* [YOUR TASK] All of the records below are to be printed exactly; the pictures are to be left out.

[Start of Attachment]

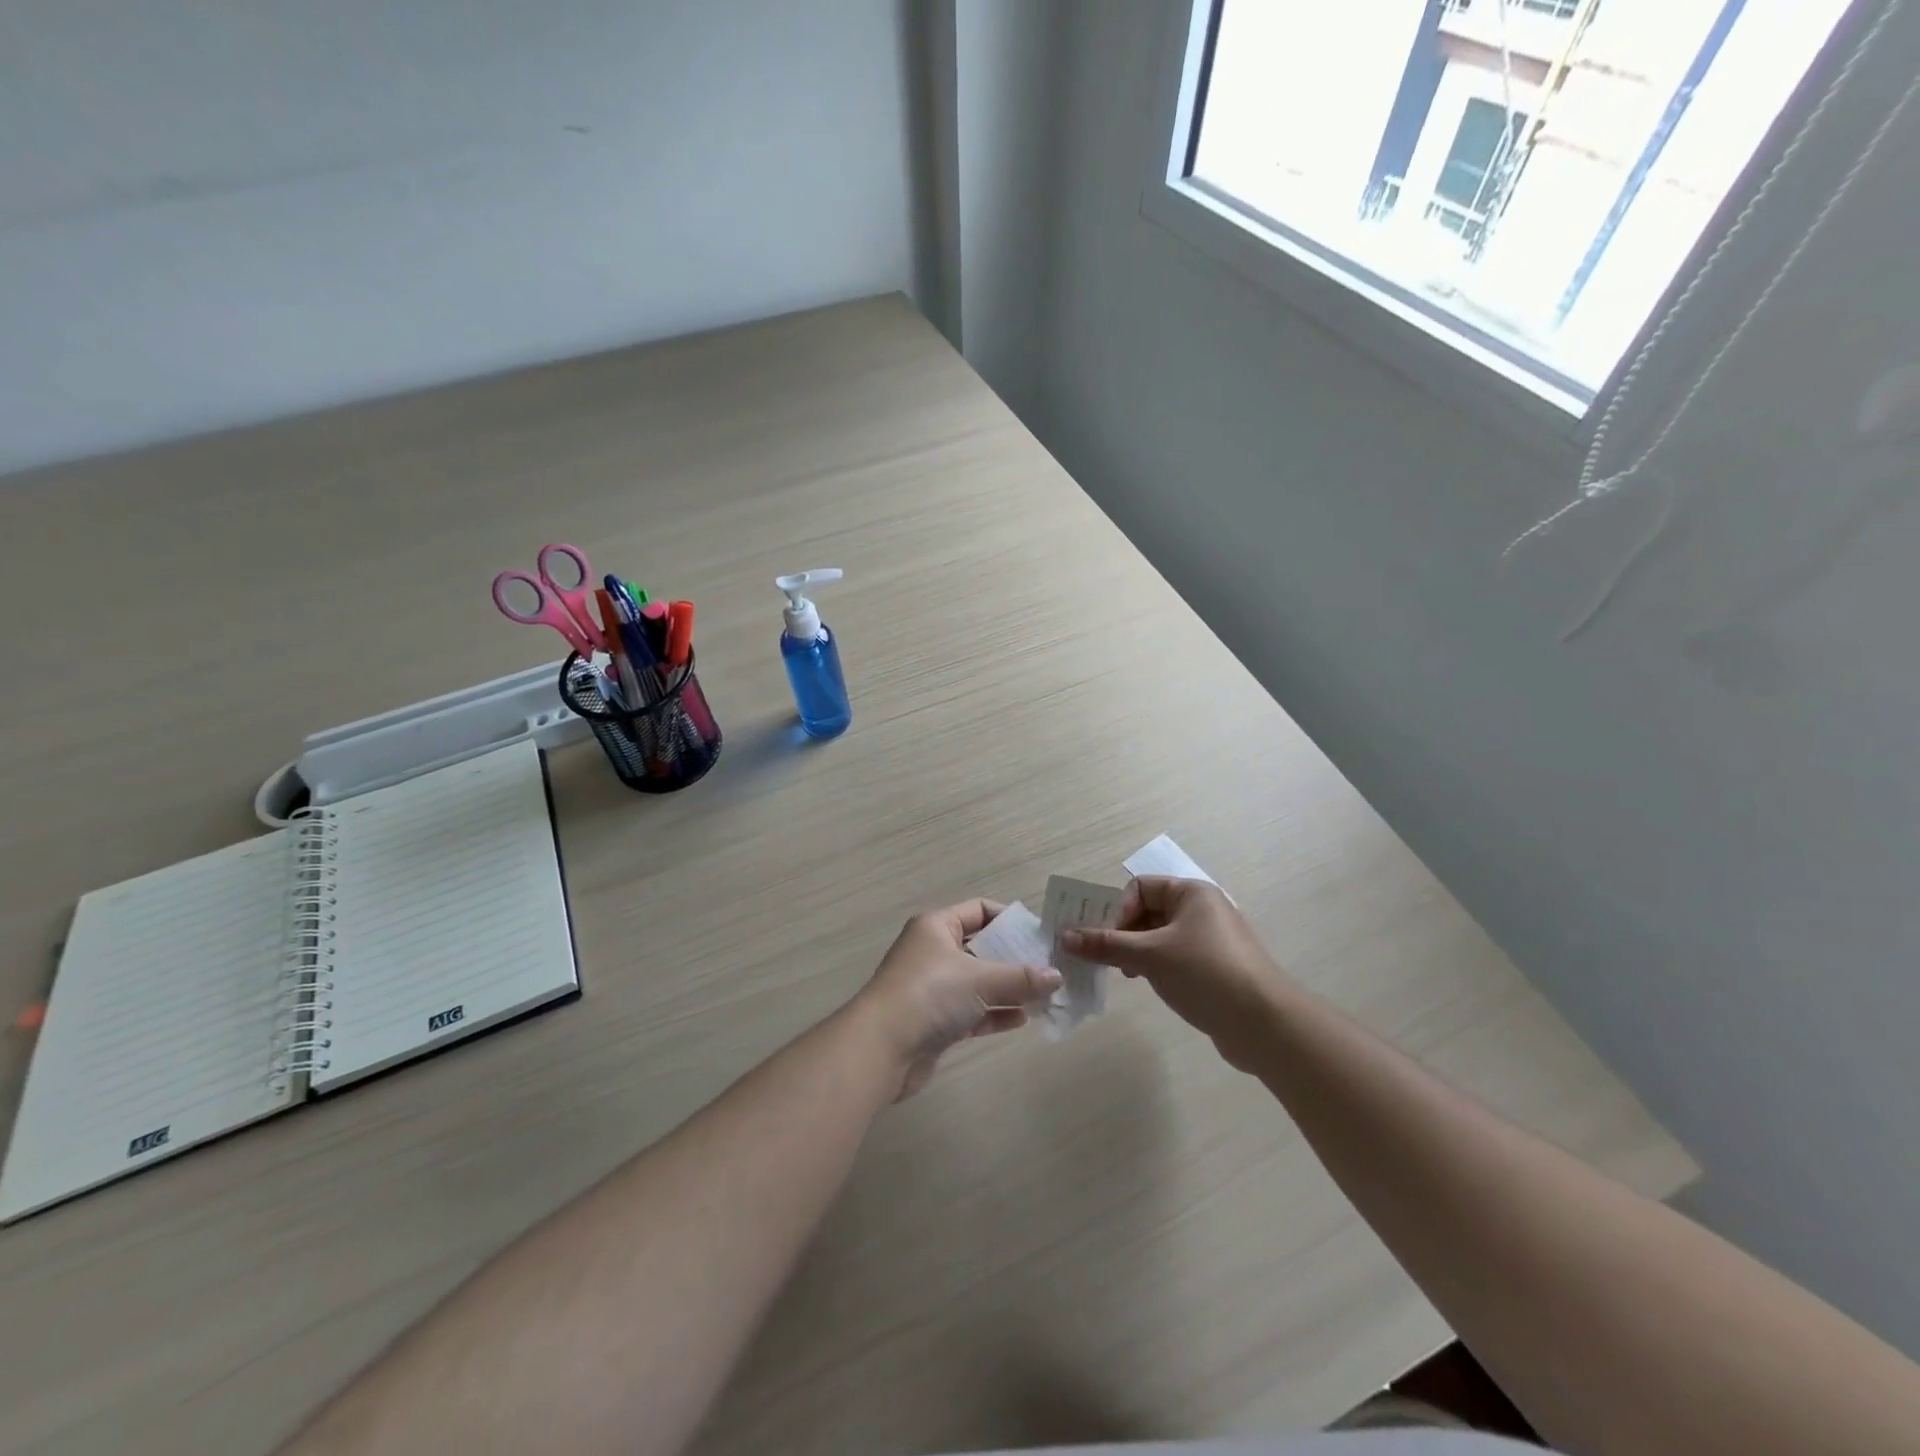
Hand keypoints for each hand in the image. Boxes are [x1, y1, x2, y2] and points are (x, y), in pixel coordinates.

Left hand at [856, 900, 1061, 1099]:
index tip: (1041, 936)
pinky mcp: (934, 1021)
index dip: (1010, 920)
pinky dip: (994, 1013)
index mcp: (937, 926)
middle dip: (1014, 958)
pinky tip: (1023, 1019)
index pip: (979, 910)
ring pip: (978, 982)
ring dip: (1008, 989)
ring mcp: (932, 987)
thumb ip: (1021, 977)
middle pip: (981, 947)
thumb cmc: (931, 994)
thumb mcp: (981, 979)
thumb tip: (1057, 976)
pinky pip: (972, 1010)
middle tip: (1050, 969)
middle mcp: (933, 951)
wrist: (881, 1048)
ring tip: (1045, 997)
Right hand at [1060, 877, 1280, 1070]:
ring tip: (1125, 975)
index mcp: (1191, 893)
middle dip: (1122, 932)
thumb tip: (1065, 937)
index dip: (1118, 910)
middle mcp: (1202, 909)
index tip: (1107, 940)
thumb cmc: (1205, 973)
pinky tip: (1149, 985)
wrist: (1266, 1024)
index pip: (1139, 887)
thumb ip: (1105, 944)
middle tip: (1104, 959)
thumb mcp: (1149, 956)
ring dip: (1136, 951)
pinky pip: (1174, 957)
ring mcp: (1210, 940)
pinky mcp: (1214, 967)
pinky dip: (1155, 966)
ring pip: (1158, 936)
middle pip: (1147, 910)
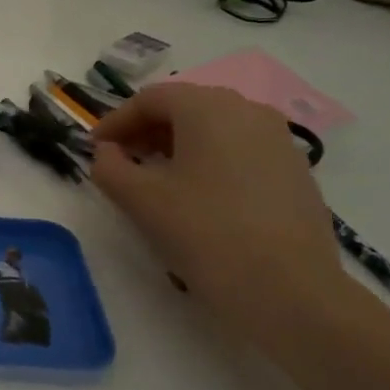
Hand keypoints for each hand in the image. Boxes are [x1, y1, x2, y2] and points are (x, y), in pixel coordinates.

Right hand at [89, 83, 344, 332]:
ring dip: (178, 145)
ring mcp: (279, 141)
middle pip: (185, 107)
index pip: (150, 99)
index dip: (115, 121)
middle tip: (121, 160)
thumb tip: (107, 152)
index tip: (94, 148)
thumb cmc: (203, 232)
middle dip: (147, 130)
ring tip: (156, 178)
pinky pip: (240, 151)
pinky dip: (210, 161)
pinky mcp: (296, 172)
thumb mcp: (139, 199)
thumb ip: (109, 166)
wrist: (288, 291)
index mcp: (208, 108)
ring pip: (215, 129)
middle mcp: (248, 111)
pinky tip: (198, 196)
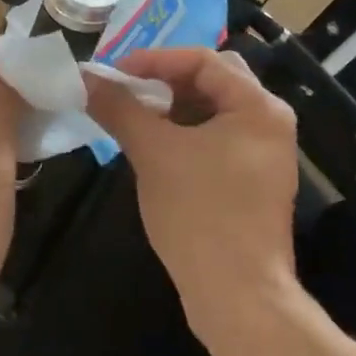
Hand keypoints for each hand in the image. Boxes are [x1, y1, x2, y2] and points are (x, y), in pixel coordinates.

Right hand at [85, 48, 299, 341]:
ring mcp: (265, 153)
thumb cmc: (199, 214)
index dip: (154, 60)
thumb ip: (120, 108)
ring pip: (213, 111)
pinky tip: (155, 147)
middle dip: (166, 80)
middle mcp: (270, 122)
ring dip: (173, 107)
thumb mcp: (154, 153)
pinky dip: (185, 134)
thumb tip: (85, 78)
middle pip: (213, 80)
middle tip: (127, 89)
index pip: (203, 60)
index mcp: (257, 106)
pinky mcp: (254, 180)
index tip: (114, 72)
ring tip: (135, 117)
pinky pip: (217, 138)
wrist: (238, 296)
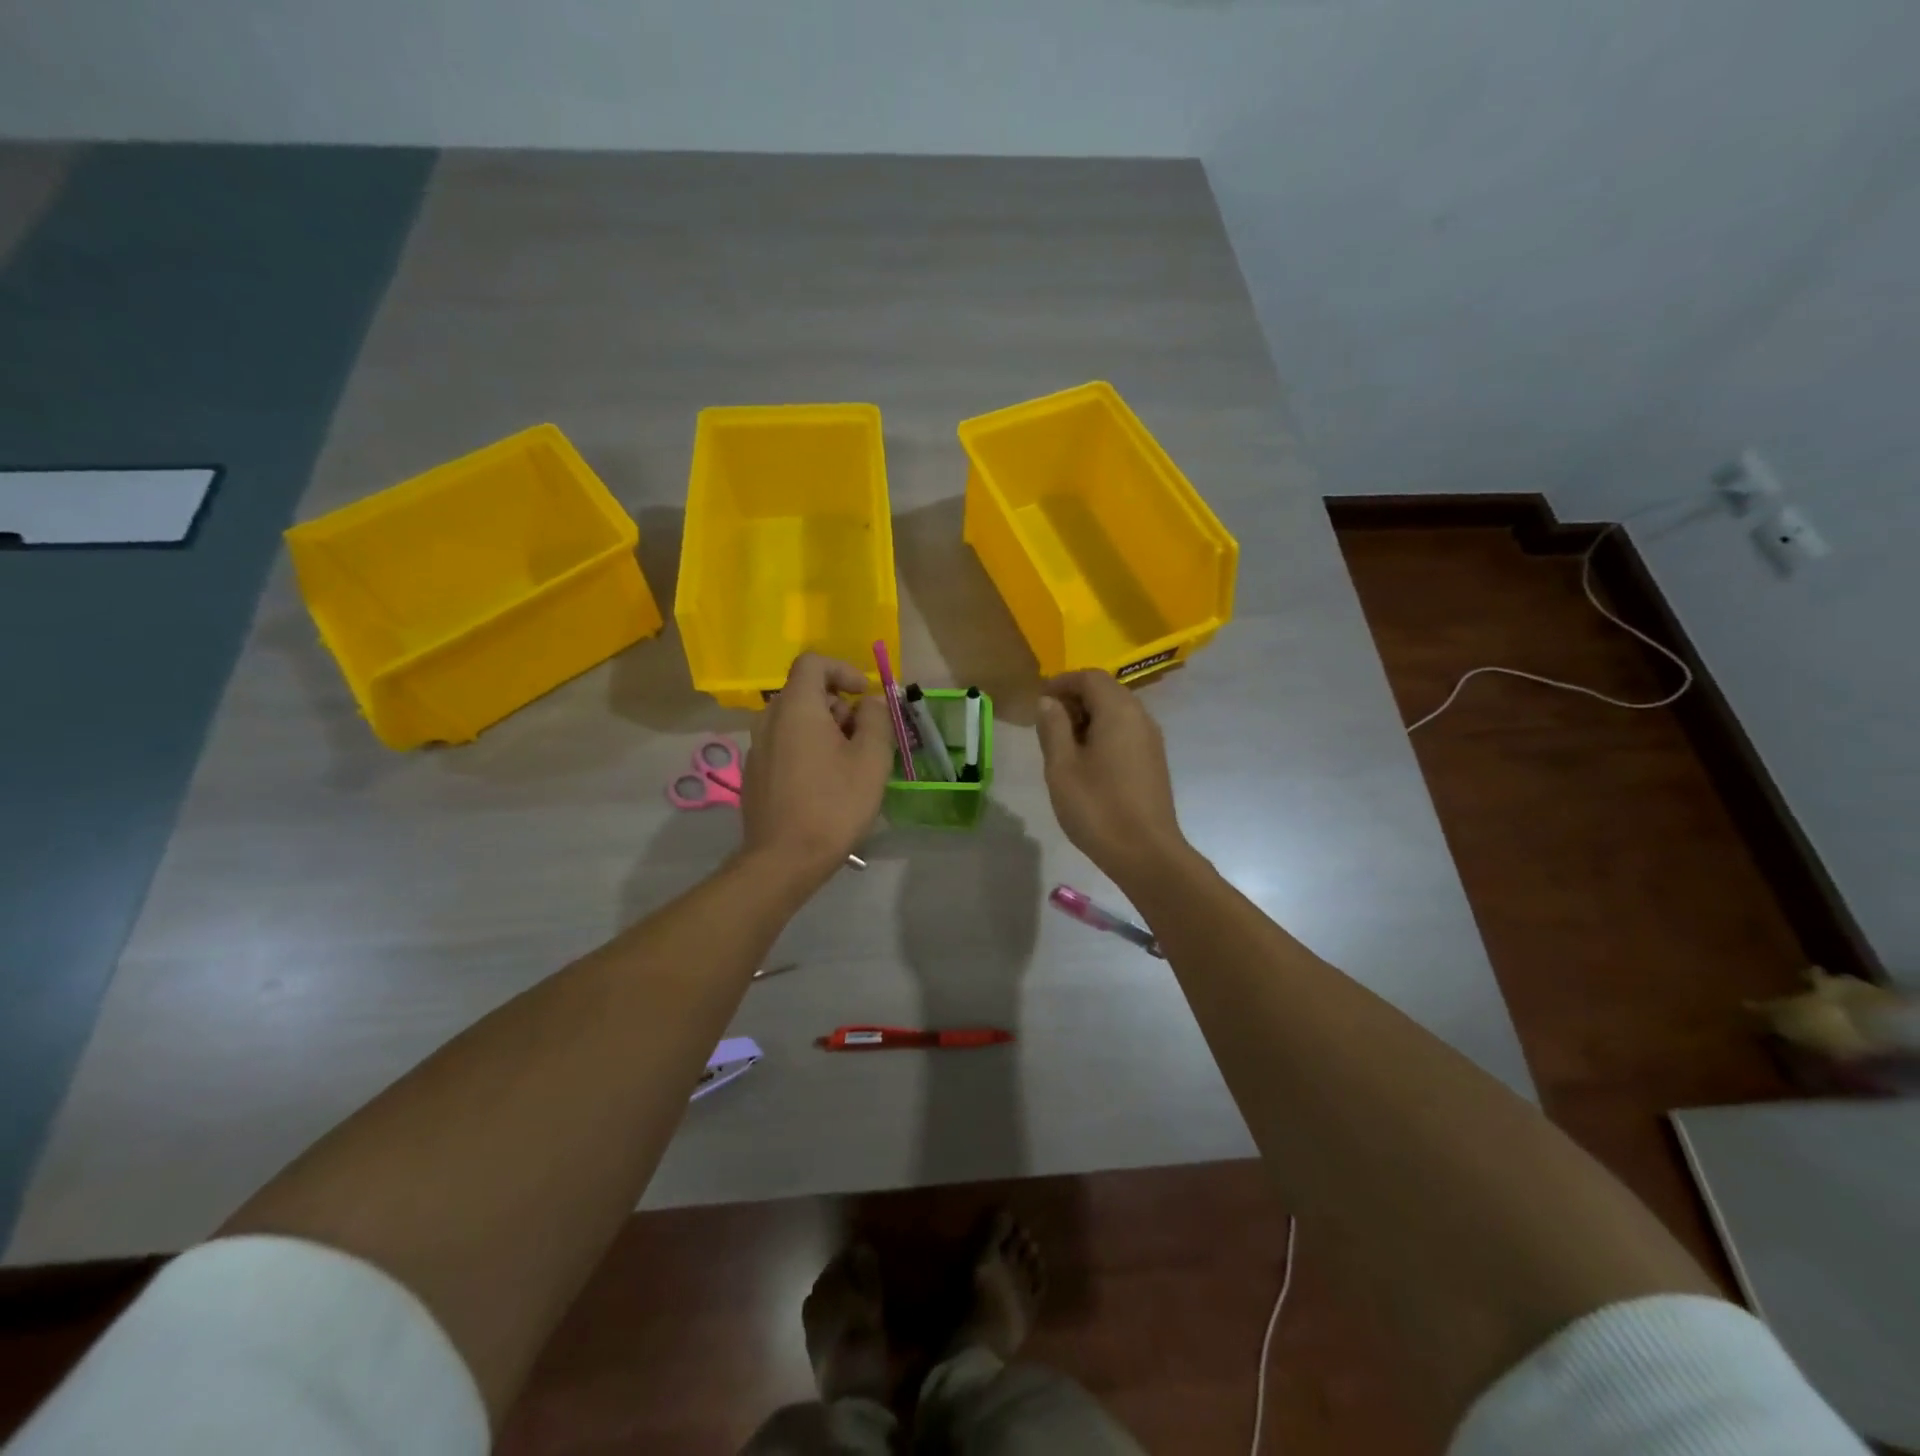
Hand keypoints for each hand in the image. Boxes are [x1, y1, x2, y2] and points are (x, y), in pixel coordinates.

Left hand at [740, 653, 893, 879]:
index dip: (843, 670)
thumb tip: (870, 702)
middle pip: (805, 692)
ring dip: (825, 729)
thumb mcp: (871, 759)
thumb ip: (875, 719)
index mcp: (795, 708)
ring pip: (795, 720)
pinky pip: (784, 744)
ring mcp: (756, 747)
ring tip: (849, 764)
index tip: (865, 696)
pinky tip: (825, 784)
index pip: (813, 662)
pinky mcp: (754, 773)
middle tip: (864, 738)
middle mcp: (768, 719)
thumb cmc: (834, 805)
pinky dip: (807, 748)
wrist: (784, 860)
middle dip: (839, 705)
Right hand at [1035, 670, 1189, 886]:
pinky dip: (1103, 733)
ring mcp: (1151, 740)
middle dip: (1075, 698)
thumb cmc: (1097, 807)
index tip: (1038, 699)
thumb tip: (1049, 702)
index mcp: (1118, 711)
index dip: (1062, 682)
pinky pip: (1125, 732)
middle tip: (1046, 721)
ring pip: (1117, 712)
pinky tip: (1085, 760)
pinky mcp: (1153, 761)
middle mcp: (1140, 717)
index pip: (1090, 677)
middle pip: (1106, 691)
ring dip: (1088, 717)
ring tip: (1061, 742)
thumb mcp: (1062, 766)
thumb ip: (1053, 727)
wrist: (1146, 853)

[End of Attachment]

* [RESPONSE]
Hand keypoints for each hand in the image. Boxes are [x1, y1, x2, y2] and points are (x, y), in pixel coordinates.

Left hand at [856, 900, 1061, 1099]:
index tip: (1041, 936)
pinky mcp: (934, 1021)
index dip: (1010, 920)
pinky dip: (994, 1013)
index mcp: (937, 926)
middle dip: (1014, 958)
pinky tip: (1023, 1019)
index pip: (979, 910)
ring pip: (978, 982)
ring dip: (1008, 989)
ring mcp: (932, 987)
thumb ip: (1021, 977)
middle pip: (981, 947)
thumb cmc: (931, 994)
thumb mcp: (981, 979)
thumb tip: (1057, 976)
pinky pip: (972, 1010)
middle tip: (1050, 969)
middle mcp: (933, 951)
wrist: (881, 1048)
ring tip: (1045, 997)
Right hand at [1060, 877, 1280, 1070]:
ring tip: (1125, 975)
index mcp: (1191, 893)
middle dip: (1122, 932)
thumb tip: (1065, 937)
index dip: (1118, 910)
middle mcp: (1202, 909)
index tip: (1107, 940)
thumb cmc: (1205, 973)
pinky tip: (1149, 985)
wrist: (1266, 1024)
index pip: (1139, 887)
thumb ip: (1105, 944)
middle tip: (1104, 959)
thumb mcp: (1149, 956)
ring dip: (1136, 951)
pinky pip: (1174, 957)
ring mcp: (1210, 940)
pinky mcp: (1214, 967)
pinky dip: (1155, 966)
ring pip: (1158, 936)
middle pip: (1147, 910)
Hand keypoints for each hand in the image. Boxes are [x1, y1, x2, y2] and points are (x, y), in pixel coordinates.

Right hand at [89, 83, 344, 332]:
ring dip: (178, 145)
ring mcp: (279, 141)
middle pip: (185, 107)
index pip: (150, 99)
index dip: (115, 121)
middle tip: (121, 160)
thumb tip: (107, 152)
index tip: (94, 148)
thumb cmc: (203, 232)
middle dip: (147, 130)
ring tip: (156, 178)
pinky pip: (240, 151)
pinky dip: (210, 161)
pinky mcp: (296, 172)
thumb mcp: (139, 199)
thumb ip: (109, 166)
wrist: (288, 291)
index mcp: (208, 108)
ring pip: (215, 129)
middle mcp: (248, 111)
pinky tip: (198, 196)
Hand keypoints for each hand in the image. Boxes are [x1, y1, x2, y2] and points are (x, y), in pixel coordinates.

Right hand at [85, 48, 299, 341]:
ring mcp: (265, 153)
thumb cmc: (199, 214)
index dip: (154, 60)
thumb ip: (120, 108)
ring pip: (213, 111)
pinky tip: (155, 147)
middle dip: (166, 80)
middle mcp: (270, 122)
ring dip: (173, 107)
thumb mcp: (154, 153)
pinky dip: (185, 134)
thumb tip: (85, 78)
middle pip: (213, 80)
middle tip: (127, 89)
index pip: (203, 60)
index mcp: (257, 106)
pinky mcp: (254, 180)
index tip: (114, 72)
ring tip: (135, 117)
pinky pip: (217, 138)
wrist: (238, 296)
Hand keypoints for each hand in the image. Boxes are [x1, y1, x2, y2] and points are (x, y), in pixel coordinates.

Left hand at [740, 653, 893, 879]:
index dip: (843, 670)
thumb tip: (870, 702)
middle pip: (805, 692)
ring dip: (825, 729)
thumb mcp: (871, 759)
thumb ip: (875, 719)
index mcp: (795, 708)
ring pip: (795, 720)
pinky pip: (784, 744)
ring mcp: (756, 747)
ring tip: (849, 764)
index tip: (865, 696)
pinky tip: (825, 784)
index pip: (813, 662)
pinky mcp: (754, 773)
middle tip: (864, 738)
middle mcp: (768, 719)
thumb cmc: (834, 805)
pinky dip: (807, 748)
wrist: (784, 860)
middle dip: (839, 705)
Right hand at [1035, 670, 1189, 886]:
pinky dip: (1103, 733)
ring mcp: (1151, 740)
middle dip: (1075, 698)
thumb cmc: (1097, 807)
index tip: (1038, 699)
thumb tip: (1049, 702)
index mcp: (1118, 711)
index dip: (1062, 682)
pinky pip: (1125, 732)
middle tip: (1046, 721)
ring pip: (1117, 712)
pinky tip: (1085, 760)
pinky mcp: (1153, 761)
middle mcp: (1140, 717)
index pip: (1090, 677)
middle pip: (1106, 691)
ring dip: (1088, 717)
ring tip: (1061, 742)
thumb mcp: (1062, 766)
thumb ip: (1053, 727)
wrist: (1146, 853)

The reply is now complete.